Turkey has comprehensive double taxation agreements in force with 63 countries. The list of agreements in force is as follows: Albania, Algeria, Azerbaijan, Austria, Bahrain, Bangladesh, Belarus, Belgium, Bosnia and Herzegovina, Bulgaria, Canada, China, Croatia, Czech Republic, Denmark, Egypt, Estonia, Ethiopia, Finland, France, Georgia, Germany, Greece, Hungary, India, Indonesia, Iran, Israel, Italy, Japan, Jordan, Kazakhstan, Korea, Kuwait, Kyrgyz Republic, Latvia, Lebanon, Lithuania, Luxembourg, Macedonia, Malaysia, Moldova, Mongolia, Montenegro, Morocco, New Zealand, Norway, Oman, Netherlands, Cyprus, Norway, Pakistan, Poland, Portugal, Qatar, Romania, Russia, Saudi Arabia, Serbia and Montenegro, South Africa, South Korea, Singapore, Slovakia, Slovenia, Spain, Sudan, Syria, Sweden, Tajikistan, Thailand, Tunisia, Turkmenistan, Ukraine, united Arab Emirates, United Kingdom, Yemen, United States of America and Uzbekistan.

 

In accordance with the treaties, where a company is already paying taxes in the treaty country, the income arising out of Turkey may be exempted from taxation.
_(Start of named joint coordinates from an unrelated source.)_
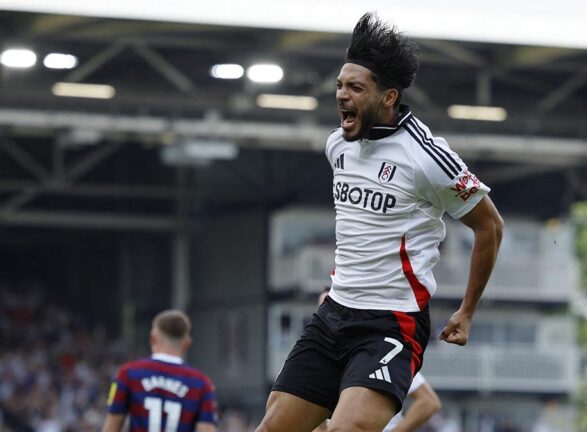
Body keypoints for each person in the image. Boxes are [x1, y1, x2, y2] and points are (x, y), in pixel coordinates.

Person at [255, 12, 504, 432]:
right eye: (339, 85)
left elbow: (490, 226)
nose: (341, 95)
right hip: (333, 313)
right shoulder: (338, 146)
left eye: (355, 87)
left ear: (388, 97)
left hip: (391, 322)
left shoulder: (427, 157)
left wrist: (466, 311)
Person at [313, 289, 442, 432]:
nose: (330, 315)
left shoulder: (384, 356)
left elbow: (429, 402)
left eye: (335, 308)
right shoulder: (318, 360)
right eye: (324, 309)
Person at [102, 309, 218, 432]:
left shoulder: (128, 374)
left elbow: (111, 427)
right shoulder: (201, 384)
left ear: (153, 338)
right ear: (187, 344)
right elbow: (207, 429)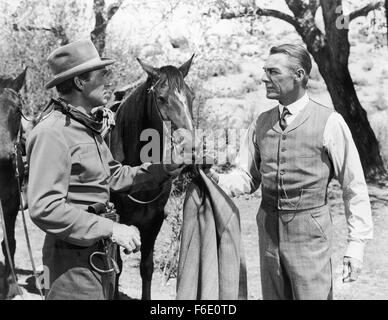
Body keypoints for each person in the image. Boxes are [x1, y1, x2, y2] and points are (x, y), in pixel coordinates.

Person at [207, 44, 373, 300]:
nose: (264, 78)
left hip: (311, 235)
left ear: (299, 76)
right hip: (268, 234)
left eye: (273, 71)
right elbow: (247, 176)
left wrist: (356, 246)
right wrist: (215, 178)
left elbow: (354, 186)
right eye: (264, 71)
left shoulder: (330, 122)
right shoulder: (260, 122)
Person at [26, 39, 185, 300]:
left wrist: (164, 169)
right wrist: (112, 229)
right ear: (80, 82)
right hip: (71, 265)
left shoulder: (86, 128)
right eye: (102, 74)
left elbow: (113, 175)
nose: (108, 80)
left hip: (99, 258)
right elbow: (45, 207)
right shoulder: (52, 133)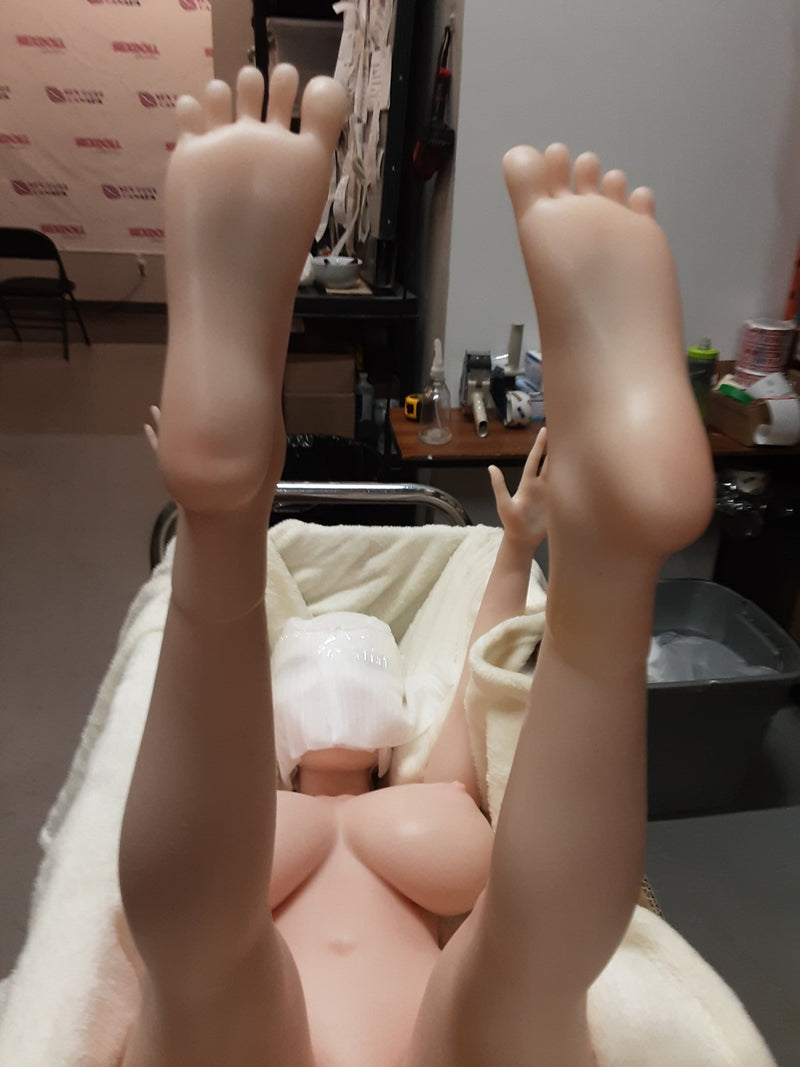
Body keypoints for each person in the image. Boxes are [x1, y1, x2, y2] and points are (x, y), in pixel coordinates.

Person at [117, 64, 714, 1067]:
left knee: (200, 963)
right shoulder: (383, 790)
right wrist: (519, 549)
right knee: (524, 971)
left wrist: (515, 547)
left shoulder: (279, 791)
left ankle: (224, 513)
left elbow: (475, 664)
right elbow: (473, 672)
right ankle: (605, 573)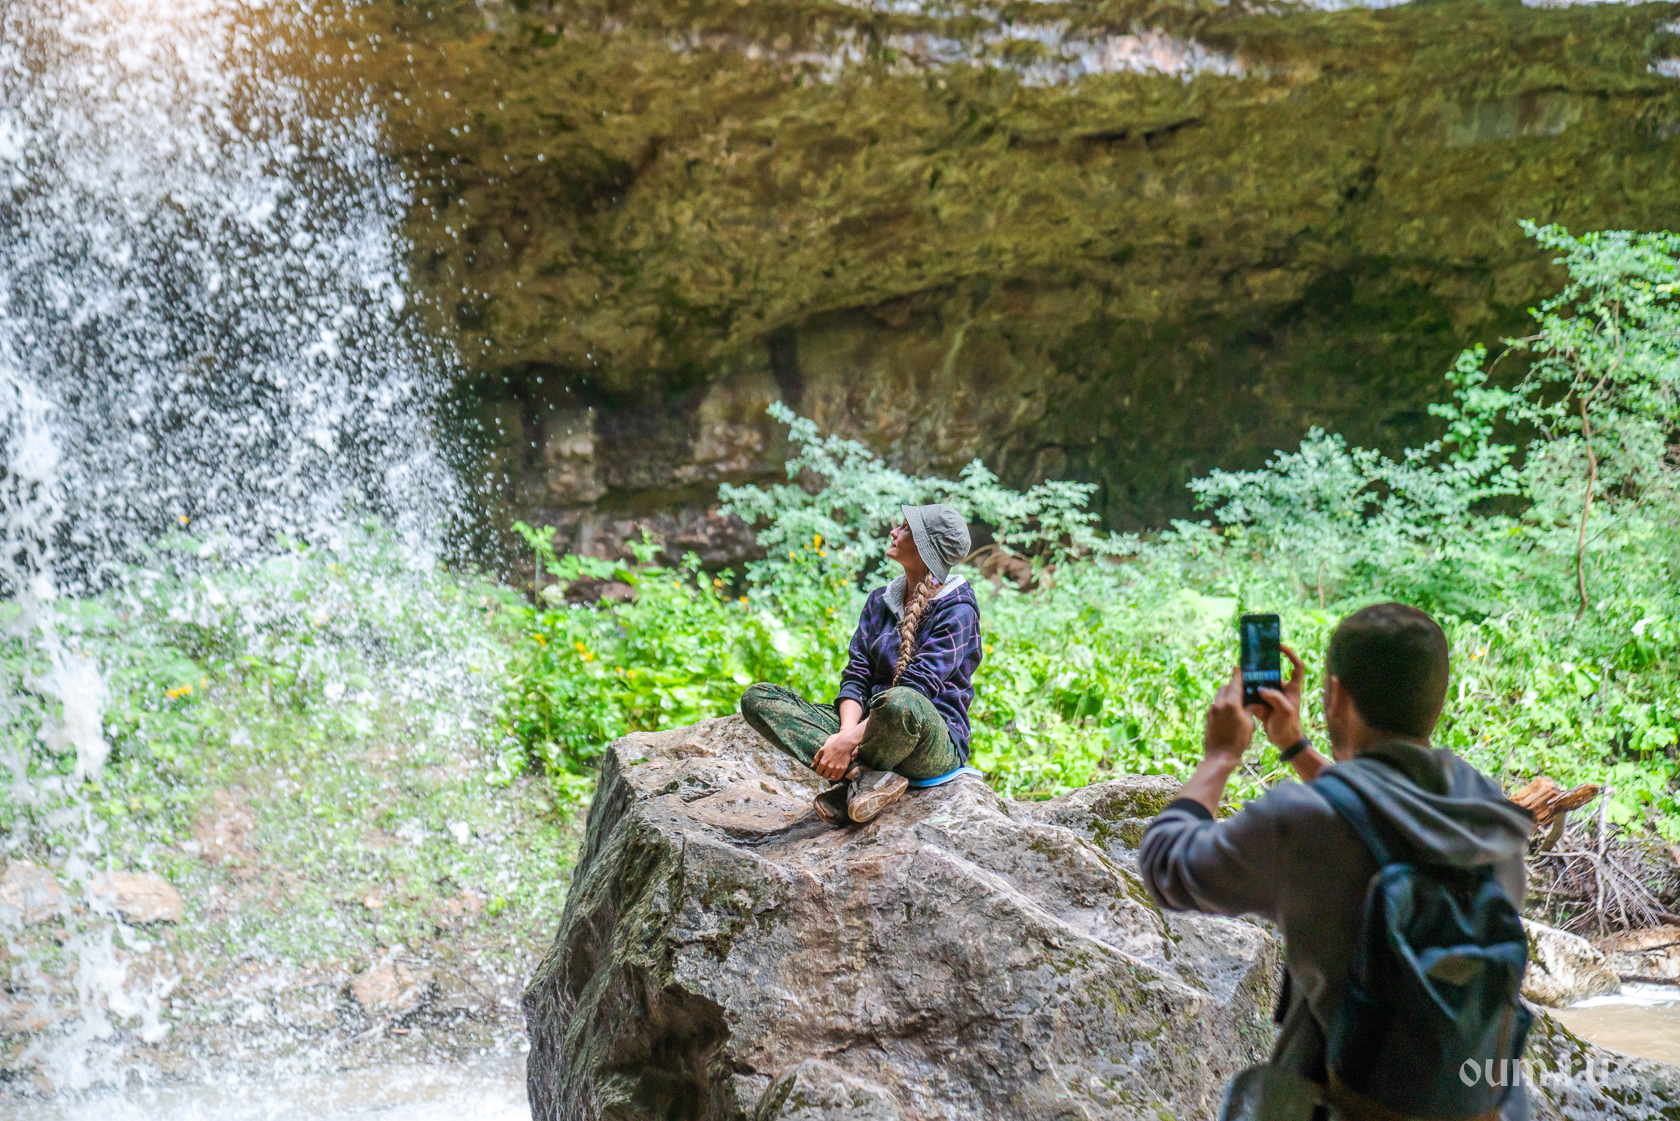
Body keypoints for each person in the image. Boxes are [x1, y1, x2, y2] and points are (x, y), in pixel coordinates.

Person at [1139, 603, 1536, 1120]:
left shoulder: (1300, 822)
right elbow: (1384, 811)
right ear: (1436, 702)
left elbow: (1165, 866)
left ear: (1336, 696)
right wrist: (1295, 747)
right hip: (1482, 1102)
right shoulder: (1487, 811)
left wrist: (1220, 757)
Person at [740, 504, 982, 826]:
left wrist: (848, 742)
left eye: (905, 529)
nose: (894, 532)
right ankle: (863, 777)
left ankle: (857, 781)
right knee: (758, 698)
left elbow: (916, 691)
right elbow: (857, 675)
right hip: (865, 732)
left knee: (901, 702)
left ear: (926, 548)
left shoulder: (959, 609)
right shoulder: (880, 600)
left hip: (927, 743)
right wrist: (844, 736)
In order to beneficiate from exemption, the applicant must prove that the taxes are paid in the country of origin. Usually, the certificate of taxation from the foreign taxation authority is necessary.

 

 

 

This Article is provided for your convenience and does not constitute legal advice. It is prepared for the general information of our clients and other interested persons. This Article should not be acted upon in any specific situation without appropriate legal advice, and it may include links to websites other than the BEREKET & BALTACI website.